4.1.7. Model testing
Let's demonstrate the performance on a test dataset. Standard model test statistics for each stage are F1, Accuracyagain Remember. We can see the best performance in target emotions, with F1 scores above 0.7, in most cases.

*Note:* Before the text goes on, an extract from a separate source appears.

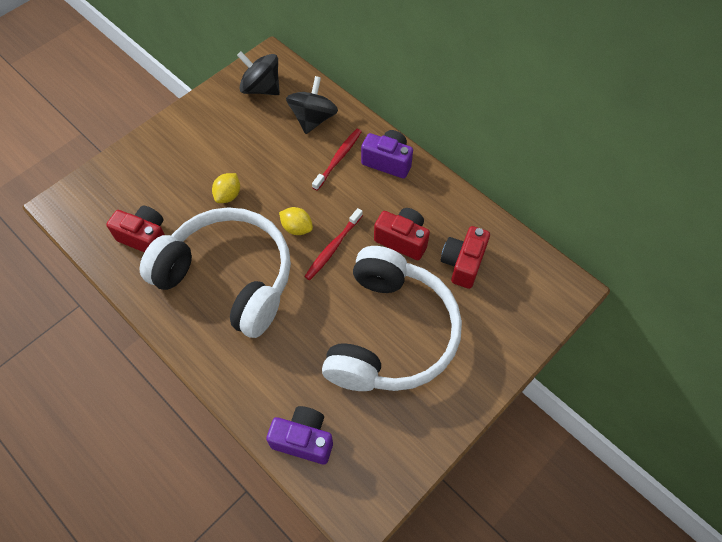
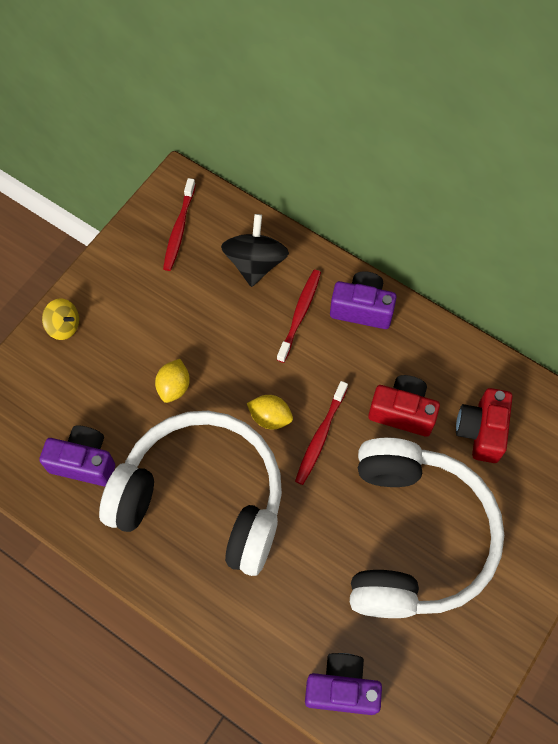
camera: 10 degrees left, 5 degrees up
red camera [106,206,165,252] -> purple camera [39,425,115,486]
black spinning top [237,52,280,95] -> red toothbrush [163,178,196,271]
none -> yellow spinning top [42,298,79,340]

Full functionality is on the model card.
| Emotion | Accuracy | Remember | F1 | N |
| to be praised | 0.7415 | 0.6354 | 0.6844 | 993 |
| entertainment | 0.7810 | 0.7422 | 0.7611 | 543 |
| anger | 0.7423 | 0.7367 | 0.7395 | 395 |
| to be angry | 0.7049 | 0.5452 | 0.6148 | 609 |
| confusion | 0.7576 | 0.8251 | 0.7899 | 303 |
| disappointment | 0.8487 | 0.8459 | 0.8473 | 305 |
| disapproval | 0.7208 | 0.5841 | 0.6453 | 517 |
| disgust | 0.8396 | 0.9368 | 0.8856 | 190 |
| happiness | 0.8240 | 0.9366 | 0.8767 | 205 |
| fear | 0.9112 | 0.9686 | 0.9390 | 159 |
| happiness | 0.7577 | 0.8024 | 0.7794 | 339 |
| love | 0.7424 | 0.7903 | 0.7656 | 496 |
| hope | 0.8145 | 0.7636 | 0.7882 | 368 |
| sadness | 0.8534 | 0.8899 | 0.8713 | 327 |
| to be surprised | 0.8456 | 0.8555 | 0.8505 | 256 |
| Great accuracy | 0.8295 | |||
| Macro remember | 0.8184 | |||
| Micro F1 | 0.7527 | |||
| Macro F1 | 0.8215 |
5. Summary
Now let's summarize the key points in the article. Requirements and full code are in this repo.
- Emotion recognition modeling extends sentiment analysis by dividing the total sentiment score into its component sentiments.
- MistralSmall-3.1.GoEmotions it is open A Hugging Face under the Apache 2.0 license. The repo also includes an indexing guide.
- Morning use cases brand and social monitoring, and email segmentation.
Petr Koráb is the founder of Text Mining Stories, a Prague-based development and consulting company. Read more about advanced NLP on our blog.
AI statement. Some parts of the code have been updated by Sonnet 4.6 (Cursor). No text is generated using AI.
Thank you. The National Bank of Slovakia Foundation supported this development. I thank Martin Feldkircher, Václav Jež, and Michala Moravcová for comments and suggestions.
References
[1] Ying Li, Yali Yang, Peihua Song, Lian Duan, Rui Ren. 2025. An improved SMOTE algorithm for improved uneven data segmentation by expanding the sample generation space. Scientific Reports, 15 (23521).
[2] Yinhan LiuJiatao GuNaman Goyal, Xian Li, Sergey Edunov
Marjan Ghazvininejad, Mike Lewis, Luke Zettlemoyer. 2020. Multiling Denoising Pre-training for Neural Machine Translation. Transactions of the Association for Computational Linguistics, 8, pp. 726-742.